Differential p53-dependent mechanism of radiosensitization in vitro and in vivo by the protein kinase C-specific inhibitor PKC412.

The cellular response to ionizing radiation is governed by the DNA-damage recognition process but is also modulated by cytoplasmic signal transduction cascades that are part of the cellular stress response. Growth-promoting protein kinase C activity antagonizes irradiation-induced cell death, and, therefore, protein kinase C inhibitors might be potent radiosensitizers. The antiproliferative and radiosensitizing effect of the novel N-benzoylated staurosporine analogue PKC412 was tested in vitro against genetically defined p53-wild type (+/+) and p53-deficient (-/-) murine fibrosarcoma cells and in vivo against radioresistant p53-/- murine fibrosarcoma and human colon adenocarcinoma tumor xenograft (SW480, p53-mutated).
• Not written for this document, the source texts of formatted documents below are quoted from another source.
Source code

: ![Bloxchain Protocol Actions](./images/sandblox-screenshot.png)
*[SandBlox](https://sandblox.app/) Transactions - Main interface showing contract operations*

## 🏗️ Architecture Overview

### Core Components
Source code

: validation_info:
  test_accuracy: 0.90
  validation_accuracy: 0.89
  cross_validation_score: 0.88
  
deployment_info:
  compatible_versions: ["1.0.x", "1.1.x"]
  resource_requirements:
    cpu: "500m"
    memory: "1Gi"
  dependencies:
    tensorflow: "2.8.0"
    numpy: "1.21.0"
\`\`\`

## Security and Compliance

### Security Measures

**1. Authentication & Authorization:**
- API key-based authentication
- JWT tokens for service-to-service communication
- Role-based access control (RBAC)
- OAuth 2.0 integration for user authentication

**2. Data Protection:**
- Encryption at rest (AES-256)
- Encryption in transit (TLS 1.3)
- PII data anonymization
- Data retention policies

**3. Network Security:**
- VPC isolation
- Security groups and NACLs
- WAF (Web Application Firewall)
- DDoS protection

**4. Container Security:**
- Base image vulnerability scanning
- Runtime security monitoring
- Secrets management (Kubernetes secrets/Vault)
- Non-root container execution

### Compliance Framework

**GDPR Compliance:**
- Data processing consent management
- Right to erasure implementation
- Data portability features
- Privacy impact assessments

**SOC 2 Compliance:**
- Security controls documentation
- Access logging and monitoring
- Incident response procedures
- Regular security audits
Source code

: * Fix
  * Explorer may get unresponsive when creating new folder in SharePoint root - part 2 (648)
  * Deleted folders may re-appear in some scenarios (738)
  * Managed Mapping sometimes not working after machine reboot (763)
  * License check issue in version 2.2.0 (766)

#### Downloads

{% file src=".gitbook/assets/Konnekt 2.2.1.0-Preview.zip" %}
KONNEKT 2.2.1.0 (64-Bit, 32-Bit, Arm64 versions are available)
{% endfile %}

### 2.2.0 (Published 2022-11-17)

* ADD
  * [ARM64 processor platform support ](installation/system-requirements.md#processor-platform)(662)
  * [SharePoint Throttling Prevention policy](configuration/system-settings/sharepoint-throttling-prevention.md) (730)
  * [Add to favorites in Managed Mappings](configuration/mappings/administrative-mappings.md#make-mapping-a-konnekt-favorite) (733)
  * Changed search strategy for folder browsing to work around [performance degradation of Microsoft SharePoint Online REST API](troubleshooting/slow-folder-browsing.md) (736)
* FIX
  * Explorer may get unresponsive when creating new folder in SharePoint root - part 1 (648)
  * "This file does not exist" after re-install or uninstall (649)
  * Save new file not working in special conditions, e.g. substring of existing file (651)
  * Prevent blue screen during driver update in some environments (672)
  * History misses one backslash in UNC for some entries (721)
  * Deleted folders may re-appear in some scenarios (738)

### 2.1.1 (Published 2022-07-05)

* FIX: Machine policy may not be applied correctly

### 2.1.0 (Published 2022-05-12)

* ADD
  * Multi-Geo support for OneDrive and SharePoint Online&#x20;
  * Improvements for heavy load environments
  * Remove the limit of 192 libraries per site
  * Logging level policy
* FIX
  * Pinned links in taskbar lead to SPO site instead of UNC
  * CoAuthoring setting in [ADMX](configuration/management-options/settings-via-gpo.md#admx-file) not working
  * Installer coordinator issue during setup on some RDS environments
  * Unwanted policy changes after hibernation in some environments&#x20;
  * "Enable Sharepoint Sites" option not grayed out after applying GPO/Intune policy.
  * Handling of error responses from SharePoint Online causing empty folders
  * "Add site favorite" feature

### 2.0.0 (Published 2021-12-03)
PKC412 sensitized both p53+/+ and p53-/- tumor cells in vitro and in vivo for treatment with ionizing radiation but with a different mechanism of radiosensitization depending on the p53 status. In p53+/+, cells combined treatment with PKC412 and ionizing radiation drastically induced apoptotic cell death, whereas no apoptosis induction could be observed in p53-deficient cells in vitro and in histological tumor sections. Combined treatment resulted in an increased G2 cell cycle distribution in p53-/- cells at PKC412 concentrations that did not alter cell cycle distribution when applied alone. In vivo, a minimal treatment regimen during 4 consecutive days of PKC412 (4 x 100 mg/kg) in combination with ionizing radiation (4 x 3 Gy) exerted a substantial tumor growth delay for both p53-disfunctional tumor xenografts and showed that the clinically relevant protein kinase C inhibitor PKC412 is a promising new radiosensitizer with a potentially broad therapeutic window.